TEXT PROVIDED.

Snowflake Import

The snowflake-import command uses a Snowflake STREAM object to track changes (CDC) to a table and read them into a Redis data structure like hash or json. The Snowflake STREAM is created and managed by RIOTX. The user credentials you provide must have the ability to create a stream in the database and schema specified by the fully qualified object name.

RIOT-X optimizes stream polling by using Snowflake’s SYSTEM$STREAM_HAS_DATA function to check if the stream contains new data before creating expensive temporary tables. This reduces unnecessary processing and improves performance when no changes are available.

Side effects and limitations
  • Snowflake Stream: A stream named SAMPLE_DATABASE.SAMPLE_SCHEMA.DATA_TABLE_changestream will be created or replaced. The stream follows the naming pattern <DATABASE>.<SCHEMA>.<TABLE>_changestream. For security, this can be created in a different schema than the table you are importing from by specifying --cdc-schema. The stream is automatically managed by RIOT-X and will be recreated if deleted.

DATASET CONTENT.
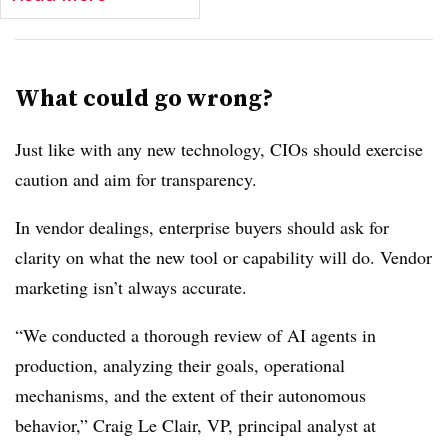
What could go wrong?
Just like with any new technology, CIOs should exercise
caution and aim for transparency.
In vendor dealings, enterprise buyers should ask for
clarity on what the new tool or capability will do. Vendor
marketing isn’t always accurate.
“We conducted a thorough review of AI agents in
production, analyzing their goals, operational
mechanisms, and the extent of their autonomous
behavior,”
Craig Le Clair, VP, principal analyst at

BRIEF A.
Answer these questions from the Snowflake import text, one answer per line.
(i) Which Snowflake function does RIOT-X call to check whether the stream holds new data?
(ii) What naming pattern does the created stream follow?
(iii) Which option places the stream in a different schema from the imported table?
BRIEF B. Reproduce word for word the part of the Snowflake import text from "Snowflake Import" to "changes are available.".

YOUR SOLUTION A.
(i) SYSTEM$STREAM_HAS_DATA
(ii) <DATABASE>.<SCHEMA>.<TABLE>_changestream
(iii) --cdc-schema

YOUR SOLUTION B.
Snowflake Import

The snowflake-import command uses a Snowflake STREAM object to track changes (CDC) to a table and read them into a Redis data structure like hash or json. The Snowflake STREAM is created and managed by RIOTX. The user credentials you provide must have the ability to create a stream in the database and schema specified by the fully qualified object name.

RIOT-X optimizes stream polling by using Snowflake’s SYSTEM$STREAM_HAS_DATA function to check if the stream contains new data before creating expensive temporary tables. This reduces unnecessary processing and improves performance when no changes are available.